Speaking about the same, Dr Shailendra Raj Mehta, President and Director, MICA, said, “The existing MIMI provides reliable data clubbed with market prioritisation tools to understand the diverse and multi-faceted Indian markets better. It helps marketers analyse the markets, enhance their penetration and design marketing strategies to have an edge over their competitors.”

Dr Preeti Shroff, Dean, MICA, said, “The launch of MVMI will contribute to data driven strategic research for academic, industry, government and social sectors. Open knowledge and data sharing is a priority at MICA as we continue to strengthen global and cross-sector learning collaborations.”

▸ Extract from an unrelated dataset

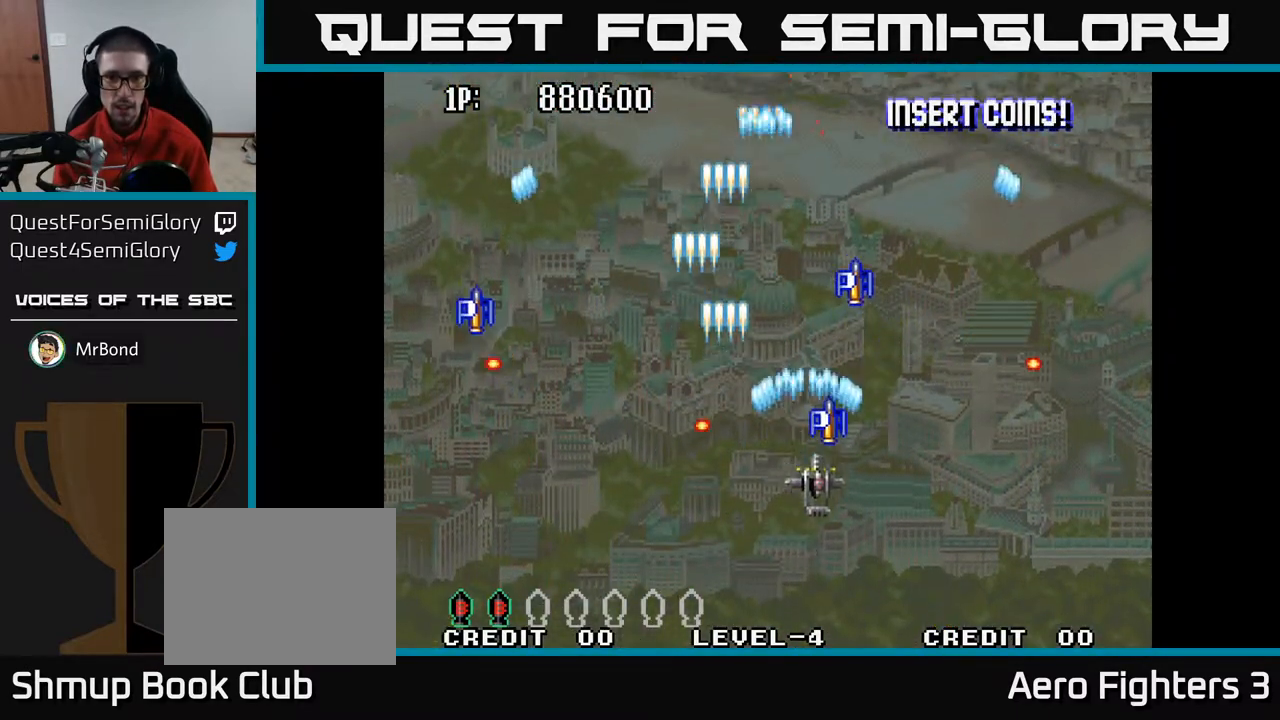
{"buttons": ["A", "DPAD_UP", "DPAD_LEFT"], "left_stick": "center", "right_stick": "center", "events": [[117, "DPAD_LEFT", "down"]]}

“Villages are listed according to their districts for all 35 states and union territories. Rural Market Potential Index given in MIMI is also included to help a marketer for selecting districts. Having selected a district, one can select villages and access relevant village-level data to make informed strategic marketing decisions to promote any product or services,” said Dr Shailesh Yagnik, one of the team members who worked on the project.

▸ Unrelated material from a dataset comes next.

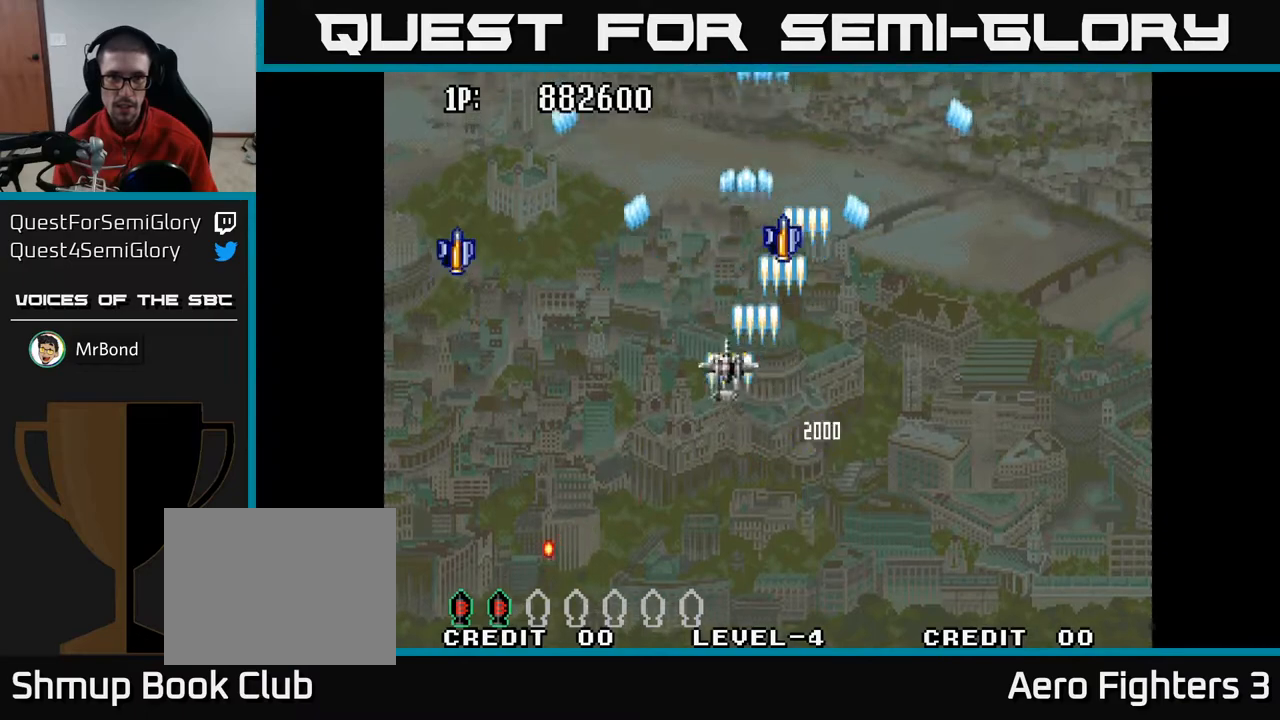
{"buttons": ["A", "DPAD_UP"], "left_stick": "center", "right_stick": "center", "events": [[117, "DPAD_LEFT", "up"]]}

Rigorous analytic techniques

Prof Rajneesh Krishna said, “The biggest challenge was to gather the data and make it more relevant for anyone to use it. The tool can be used by researchers, consultants, entrepreneurs, academicians and students to get a better understanding of markets and their potential across villages of India.”

MIMI is presently subscribed by almost all IIMs, a few brands, and educational institutes.

“Our next step would be to rate all districts into most socially developed districts and less developed districts. We will also be looking at ways and means to make this tool available at no cost for school children so that they can make the best of it,” Prof Krishna said.

Dr Vina Vani, one of the team members said, “The MPI has been developed based on rigorous analytic techniques and data cleansing processes. Hence it makes it a very powerful rural marketing tool as it does not involve sampling or projection but based on actual data.”